Les chauvinismes, les racismes, se développent quand ces sentiments sont légitimés par des institutions des partis, des églises, des intellectuels, des médias. Le bois sec, les broussailles, sont partout dans la forêt. Elles s’enflamment quand quelqu’un met le feu. Ces idées méritent d’être combattues, en aucun cas justifiées.  Les paroles du président associant sécurité et migration sont des brûlots.



L’idée que les « bobos » ne comprennent pas le peuple est une idée réactionnaire. Une idée méprisante pour le peuple et pour les « bourgeois ». Cette rhétorique a été utilisée largement et de tout temps. Les étudiants de New York qui manifestaient pour les droits civiques des Afro-américains étaient des bobos qui ne comprenaient pas les petits Blancs qui eux vivaient avec les Noirs. Les protestants qui manifestaient avec les catholiques de Belfast ne comprenaient pas les difficultés des ouvriers protestants qui eux vivaient avec les catholiques. Quand dans les pays socialistes, les intellectuels demandaient libertés et fin de censure, ils étaient stigmatisés comme des « petits-bourgeois » éloignés de la classe ouvrière.



Ces positions sont méprisantes pour les « bourgeois » et pour les « classes populaires ». Les bourgeois ne croisent pas l’immigration ? Allons donc, ils la croisent dans les écoles, les lycées, les hôpitaux, les associations d’aide, les cours d’alphabétisation.
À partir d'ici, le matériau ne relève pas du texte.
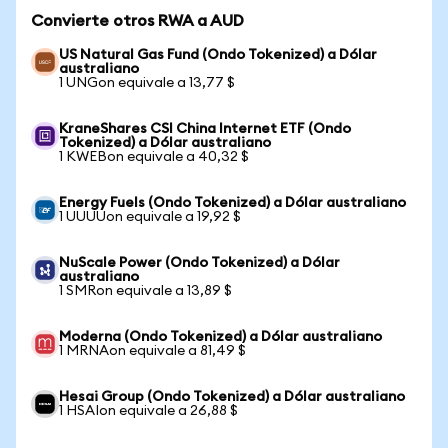
Convierte otros RWA a AUD
US Natural Gas Fund (Ondo Tokenized) a Dólar
australiano
1 UNGon equivale a 13,77 $
KraneShares CSI China Internet ETF (Ondo
Tokenized) a Dólar australiano
1 KWEBon equivale a 40,32 $
Energy Fuels (Ondo Tokenized) a Dólar australiano
1 UUUUon equivale a 19,92 $
NuScale Power (Ondo Tokenized) a Dólar
australiano
1 SMRon equivale a 13,89 $
Moderna (Ondo Tokenized) a Dólar australiano
1 MRNAon equivale a 81,49 $
Hesai Group (Ondo Tokenized) a Dólar australiano
1 HSAIon equivale a 26,88 $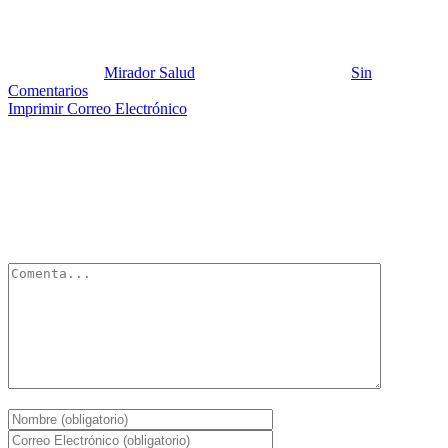
Imágenes Dalila 5
Publicado por:
Mirador Salud
Fecha:
2 junio, 2025
En:
Sin
Comentarios
Imprimir
Correo Electrónico
Deja un Comentario
Tu dirección de correo electrónico no será publicada.
Los campos
obligatorios están marcados con
*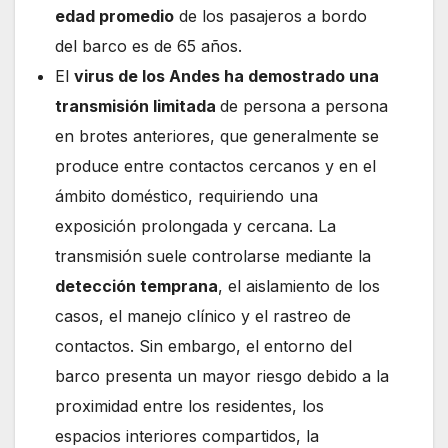
edad promedio
de los pasajeros a bordo
del barco es de 65 años.
El
virus de los Andes ha demostrado una
transmisión limitada
de persona a persona
en brotes anteriores, que generalmente se
produce entre contactos cercanos y en el
ámbito doméstico, requiriendo una
exposición prolongada y cercana. La
transmisión suele controlarse mediante la
detección temprana
, el aislamiento de los
casos, el manejo clínico y el rastreo de
contactos. Sin embargo, el entorno del
barco presenta un mayor riesgo debido a la
proximidad entre los residentes, los
espacios interiores compartidos, la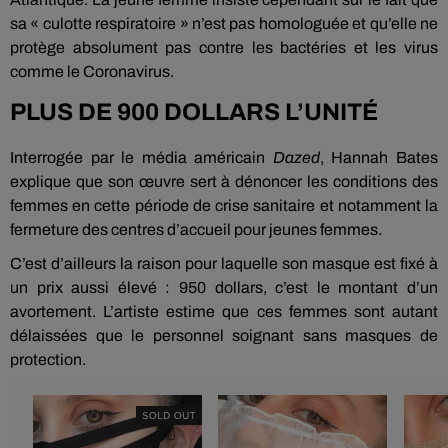
sa « culotte respiratoire » n’est pas homologuée et qu’elle ne
protège absolument pas contre les bactéries et les virus
comme le Coronavirus.
PLUS DE 900 DOLLARS L’UNITÉ
Interrogée par le média américain
Dazed
, Hannah Bates
explique que son œuvre sert à dénoncer les conditions des
femmes en cette période de crise sanitaire et notamment la
fermeture des centres d’accueil pour jeunes femmes.
C’est d’ailleurs la raison pour laquelle son masque est fixé à
un prix aussi élevé : 950 dollars, c’est le montant d’un
avortement. L’artiste estime que ces femmes sont autant
délaissées que le personnel soignant sans masques de
protection.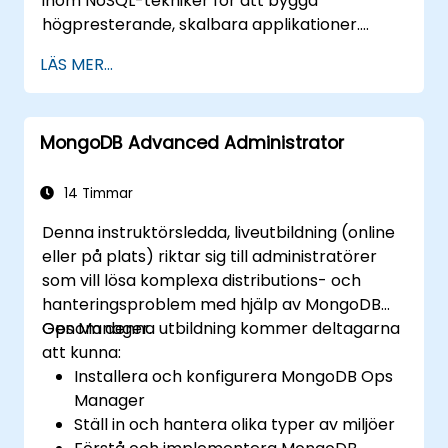
inom NoSQL-tekniker för att bygga
högpresterande, skalbara applikationer.
Behandlar grundläggande principer för
LÄS MER...
avancerad datamanipulation, CRUD-
optimering, indexeringens innerfunktioner och
aggregationspipelines. Fördjupar sig i
MongoDB Advanced Administrator
praktiska tillvägagångssätt för replikering,
sharding, prestandaprofilering och företags
Säkerhet. Hjälper praktiker att implementera
14 Timmar
robusta MongoDB-kluster med
Denna instruktörsledda, liveutbildning (online
automatiserade
eller på plats) riktar sig till administratörer
säkerhetskopieringsstrategier och
som vill lösa komplexa distributions- och
övervakning för produktionsskaliga
hanteringsproblem med hjälp av MongoDB
distributioner.
Ops Manager.
Genom denna utbildning kommer deltagarna
att kunna:
Installera och konfigurera MongoDB Ops
Manager
Ställ in och hantera olika typer av miljöer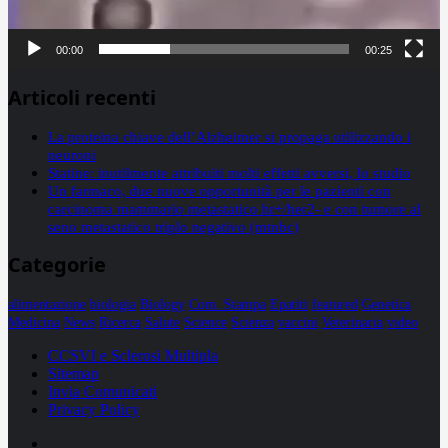
00:00
00:25
Articoli recenti
La proteina chiave dell’Alzheimer si propaga utilizzando i
neuroni
Statine: inutilmente attribuiti molti effetti avversi, lo studio
Un farmaco, due nuove opportunità per le pazienti con
carcinoma mammario metastatico hr+/her2- e con tumore al
seno metastatico triplo negativo (mtnbc)
Categorie
alimentazione
biologia
Biology
Com. Stampa
Epatiti
featured
Genetica
Medicina
News
Ricerca
Salute
Science
Scienza
vaccini
Veterinaria
video
CCSVI e Sclerosi Multipla
Sitemap
Invia Comunicati
Privacy Policy
Facebook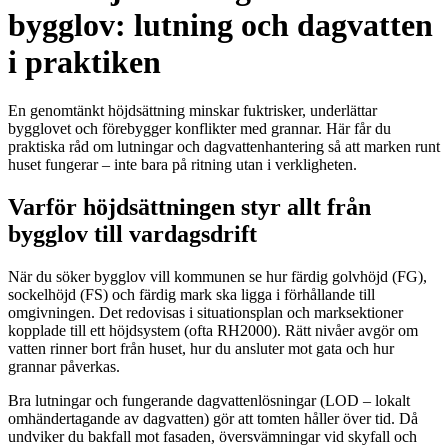
bygglov: lutning och dagvatten
i praktiken
En genomtänkt höjdsättning minskar fuktrisker, underlättar
bygglovet och förebygger konflikter med grannar. Här får du
praktiska råd om lutningar och dagvattenhantering så att marken runt
huset fungerar – inte bara på ritning utan i verkligheten.
Varför höjdsättningen styr allt från
bygglov till vardagsdrift
När du söker bygglov vill kommunen se hur färdig golvhöjd (FG),
sockelhöjd (FS) och färdig mark ska ligga i förhållande till
omgivningen. Det redovisas i situationsplan och marksektioner
kopplade till ett höjdsystem (ofta RH2000). Rätt nivåer avgör om
vatten rinner bort från huset, hur du ansluter mot gata och hur
grannar påverkas.
Bra lutningar och fungerande dagvattenlösningar (LOD – lokalt
omhändertagande av dagvatten) gör att tomten håller över tid. Då
undviker du bakfall mot fasaden, översvämningar vid skyfall och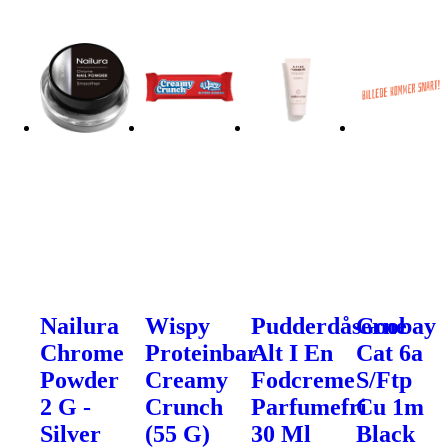
Nailura
Wispy
Pudderdåserne
Goobay
Chrome
Proteinbar
Alt I En
Cat 6a
Powder
Creamy
Fodcreme
S/Ftp
2 G -
Crunch
Parfumefri
Cu 1m
Silver
(55 G)
30 Ml
Black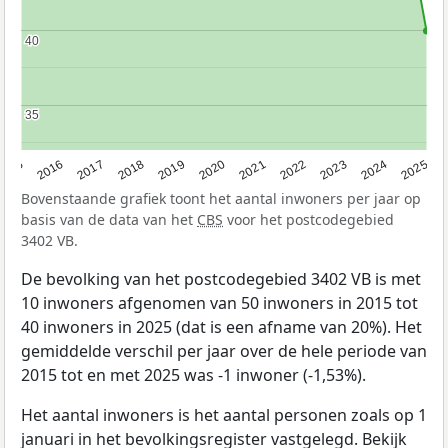
40
40
35
35
2015
2016
2017
2018
2019
2020
2021
2022
2023
2024
2025
Bovenstaande grafiek toont het aantal inwoners per jaar op
basis van de data van het
CBS
voor het postcodegebied
3402 VB.
De bevolking van het postcodegebied 3402 VB is met
10 inwoners afgenomen van 50 inwoners in 2015 tot
40 inwoners in 2025 (dat is een afname van 20%). Het
gemiddelde verschil per jaar over de hele periode van
2015 tot en met 2025 was -1 inwoner (-1,53%).
Het aantal inwoners is het aantal personen zoals op 1
januari in het bevolkingsregister vastgelegd. Bekijk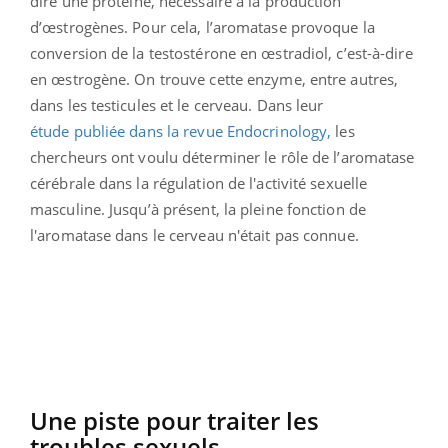
dire une protéine, nécessaire à la production
d’œstrogènes. Pour cela, l’aromatase provoque la
conversion de la testostérone en œstradiol, c’est-à-dire
en œstrogène. On trouve cette enzyme, entre autres,
dans les testicules et le cerveau. Dans leur
étude publiée dans la revue Endocrinology,
les
chercheurs ont voulu déterminer le rôle de l’aromatase
cérébrale dans la régulation de l'activité sexuelle
masculine. Jusqu’à présent, la pleine fonction de
l'aromatase dans le cerveau n'était pas connue.
Une piste pour traiter les
troubles sexuels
L’Université de Paris VIII, Vincennes Saint-Denis était un immense croisement entre intellectuels et immigration. Dans les pays socialistes, les intellectuels qui se battaient pour les libertés étaient les meilleurs connaisseurs des peuples emprisonnés.



Ce qui est vrai c’est que les bourgeois ne croisent pas trop l’immigration à l’ENA, dans les grandes écoles, dans les cabinets ministériels.